| Extract |
------------------------------------------------------------------------
R: Data.table on subset excluding by value - r

Using data.table in R, I'm trying to make an operation on the subset excluding selected element. I'm using the by operator, but I don't know if this is the right approach.
Here's an example. E.g. the value for Delta in IAH:SNA is (3+3)/2 which is the mean of Stops in IAH:SNA once Delta has been excluded.
library(data.table)
s1 <- "Market Carrier Stops
IAH:SNA Delta 1
IAH:SNA Delta 1
IAH:SNA Southwest 3
IAH:SNA Southwest 3
MSP:CLE Southwest 2
MSP:CLE Southwest 2
MSP:CLE American 2
MSP:CLE JetBlue 1"
d <- data.table(read.table(textConnection(s1), header=TRUE))
setkey(d, Carrier, Market)
f <- function(x, y){
subset(d, !(Carrier %in% x) & Market == y, Stops)[, mean(Stops)]}
d[, s := f(.BY[[1]], .BY[[2]]), by=list(Carrier, Market)]
## Market Carrier Stops s
## 1: MSP:CLE American 2 1.666667
## 2: IAH:SNA Delta 1 3.000000
## 3: IAH:SNA Delta 1 3.000000
## 5: IAH:SNA Southwest 3 1.000000
## 6: IAH:SNA Southwest 3 1.000000
## 7: MSP:CLE Southwest 2 1.500000
## 8: MSP:CLE Southwest 2 1.500000
The above solution performs very poorly on large data sets (it's essentially an mapply), but I'm not sure how to do it in a fast data.table-like way.
Perhaps one could (dynamically) generate a factor that does this? I'm just not sure how. . .
Is there a way to improve it?
Edit: Just for the heck of it, here's a way to get a bigger version of the above
library(data.table)
dl.dta <- function(...){
## input years ..
years <- gsub("\\.", "_", c(...))
baseurl <- "http://www.transtats.bts.gov/Download/"
names <- paste("Origin_and_Destination_Survey_DB1BMarket", years, sep="_")
------------------------------------------------------------------------
| Your goal |
Answer these questions about the thread:
1. What calculation does the thread give for Delta's value in IAH:SNA?
2. What does the poster say the slow solution essentially is?
3. What base URL does the download function in the edit use?
------------------------------------------------------------------------
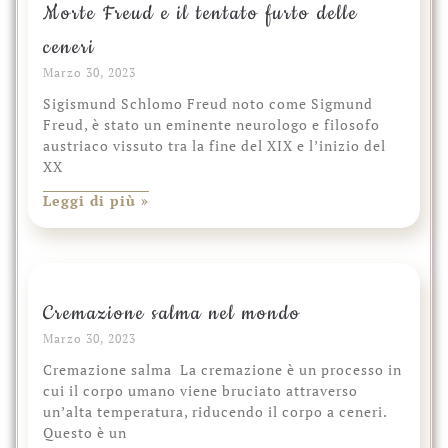
Morte Freud e il tentato furto delle
ceneri
Marzo 30, 2023
Sigismund Schlomo Freud noto come Sigmund
Freud, è stato un eminente neurologo e filosofo
austriaco vissuto tra la fine del XIX e l’inizio del
XX
Leggi di più »
Cremazione salma nel mondo
Marzo 30, 2023
Cremazione salma La cremazione è un processo in
cui il corpo umano viene bruciato attraverso
un’alta temperatura, riducendo il corpo a ceneri.
Questo è un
------------------------------------------------------------------------
| Result |
1. (3+3)/2, the mean of Stops in IAH:SNA once Delta has been excluded.
2. An mapply.
3. http://www.transtats.bts.gov/Download/